Pride Month and the World Cup
Pride Month is a time of celebration and love for the LGBTQ community in the United States. It is recognized as an opportunity to embrace diversity under the summer sun, similar to how the FIFA World Cup is perceived around the world, and at first glance, it seems fitting that the 2018 World Cup has partially coincided with Pride Month. Unfortunately, what is supposed to be a welcoming atmosphere of different countries coming together for their love of soccer has turned into a time of needless discrimination for members of the LGBTQ community, both within the United States and outside of it. A simple change in worldwide education could be key to the end of this prejudice and the enjoyment of global events for everyone.

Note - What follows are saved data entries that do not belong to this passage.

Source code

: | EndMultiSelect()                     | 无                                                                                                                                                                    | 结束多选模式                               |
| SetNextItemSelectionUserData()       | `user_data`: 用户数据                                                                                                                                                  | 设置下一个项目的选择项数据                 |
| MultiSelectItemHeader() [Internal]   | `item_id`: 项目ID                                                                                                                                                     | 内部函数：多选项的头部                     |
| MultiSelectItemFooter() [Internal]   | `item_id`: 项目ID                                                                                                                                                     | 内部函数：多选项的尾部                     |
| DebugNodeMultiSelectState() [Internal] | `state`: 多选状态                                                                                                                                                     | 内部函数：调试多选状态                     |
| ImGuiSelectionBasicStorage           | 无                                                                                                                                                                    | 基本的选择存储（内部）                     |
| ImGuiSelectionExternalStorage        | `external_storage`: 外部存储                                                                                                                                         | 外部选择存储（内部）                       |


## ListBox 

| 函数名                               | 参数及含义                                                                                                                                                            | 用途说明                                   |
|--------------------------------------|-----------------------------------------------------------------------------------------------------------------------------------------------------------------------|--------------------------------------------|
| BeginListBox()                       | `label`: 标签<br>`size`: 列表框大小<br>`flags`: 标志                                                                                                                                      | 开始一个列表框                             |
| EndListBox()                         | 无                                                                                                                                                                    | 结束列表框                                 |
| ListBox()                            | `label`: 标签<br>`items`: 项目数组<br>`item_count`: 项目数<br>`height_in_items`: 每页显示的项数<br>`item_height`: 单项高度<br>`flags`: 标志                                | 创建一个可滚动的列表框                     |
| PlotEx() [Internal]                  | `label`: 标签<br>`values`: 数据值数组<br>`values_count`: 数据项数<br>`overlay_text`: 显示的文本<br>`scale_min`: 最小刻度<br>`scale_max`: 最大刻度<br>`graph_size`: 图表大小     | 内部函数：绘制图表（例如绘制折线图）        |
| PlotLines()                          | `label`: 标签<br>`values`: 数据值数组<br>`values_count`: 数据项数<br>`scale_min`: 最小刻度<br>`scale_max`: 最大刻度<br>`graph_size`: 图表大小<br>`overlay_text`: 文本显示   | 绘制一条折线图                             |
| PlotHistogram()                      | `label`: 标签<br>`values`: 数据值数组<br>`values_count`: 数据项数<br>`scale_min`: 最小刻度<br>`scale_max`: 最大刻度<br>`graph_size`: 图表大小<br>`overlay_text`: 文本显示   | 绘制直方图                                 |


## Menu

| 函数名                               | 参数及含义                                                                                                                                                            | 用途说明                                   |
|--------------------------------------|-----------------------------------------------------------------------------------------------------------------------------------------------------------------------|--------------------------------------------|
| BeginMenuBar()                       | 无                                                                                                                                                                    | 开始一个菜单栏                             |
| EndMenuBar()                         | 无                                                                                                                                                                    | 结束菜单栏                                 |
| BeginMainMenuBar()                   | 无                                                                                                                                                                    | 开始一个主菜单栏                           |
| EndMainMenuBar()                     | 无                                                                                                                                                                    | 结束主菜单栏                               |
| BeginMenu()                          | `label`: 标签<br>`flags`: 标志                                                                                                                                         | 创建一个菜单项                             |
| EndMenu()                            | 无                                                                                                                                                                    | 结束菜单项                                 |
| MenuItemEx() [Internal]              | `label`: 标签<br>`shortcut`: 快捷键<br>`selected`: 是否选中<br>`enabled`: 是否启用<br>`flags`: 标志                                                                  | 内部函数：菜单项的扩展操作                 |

Significance of the World Cup
Ever since its start in 1930, the World Cup has been acknowledged as a way for people around the world to embrace their patriotism, as well as show themselves off in an accessible, widely-popular sport. It is no surprise that such a successful tradition would have a core set of values built into its foundation. Determination, friendship, skill, pride—all of these qualities and more are poured from the hearts of players and spectators alike as they pray for the title of champion. This is what keeps the fans invested and the hype alive to this day.
So, what happens when these qualities and values are thrown out the window? Can the World Cup in its very essence truly thrive if these things start to fade away? Once discrimination and hatred come into play, a picture-perfect World Cup has the potential to crumble along with the pride it was founded on.
With the World Cup being held in Russia this time around, the regime’s strict laws that prohibit LGBTQ expression have led many spectators in the community to feel unsafe and unwelcome during the soccer matches. For instance, a Diversity House in Russia that was meant to be a safe space for LGBTQ spectators to watch the World Cup has been forcibly shut down. Although people have been assured that LGBTQ fans will be safe for the duration of the tournament as long as they do not publicly express their sexuality, the anti-gay actions by the Russian Government are leading to consequences that could change the game entirely. And the lack of input from FIFA, an organization that is supposed to be an ally of the LGBTQ community, is only fueling the flame.
The natural human response to discrimination is to question and fight against it. Protest has been seen already in the United States in the form of Pride Month; despite also being a time of celebration, the month of June serves as a chance for the LGBTQ community to march for their rights and protest discriminatory policies still active in US society. With the way things are headed, it is possible that both Russia and FIFA will face similar tension in the near future.
People are even being encouraged to support teams based on how their respective countries treat the LGBTQ community, and it is possible that this attitude could lead to a protest of the tournament altogether in the future. A World Cup without the values it is supposed to represent is a World Cup people may not want to be a part of anymore. Change is necessary for not only Russia and the United States, but for many of the other countries participating in this global event.
Proper Worldwide LGBT Education
The addition of LGBTQ education to the school curriculum is a topic that is controversial on its own. While learning about sexual health and self-expression is important to the development of young students who may identify as LGBTQ, it would be simply impossible by today’s standards to implement this sort of specific education all around the world. In many countries, it is still illegal and punishable by death or imprisonment to be LGBTQ. If a government will not allow someone who is LGBTQ to live a normal life, it follows that they would unfortunately not allow their citizens to learn about different sexualities.
But education does not have to be specific or explicit to make a difference. Instead, simply emulating the positive qualities that are celebrated during Pride Month, for example, in education around the world could be enough to at least ease the tension. Teaching students to love and embrace the unique attributes in themselves and in others, even when presented in a general context to the learning environment, could result in students around the world growing up to be more open-minded and accepting towards others in the future.
At the end of the day, it is the qualities between people that ultimately determine how they will get along. When turned to targeted oppression, the consequences can be tense and ugly, as demonstrated by many of the occurrences surrounding the 2018 World Cup. If the opportunity to celebrate and enjoy something with millions of others around the world is taken away because of prejudice, people will not just sit on the sidelines without a fight. A change in the perception of diversity is absolutely necessary to the continuation of the friendly, positive qualities of the World Cup and other global affairs. If pride and love are taught and practiced, pride and love will be the center of worldwide interactions for years to come.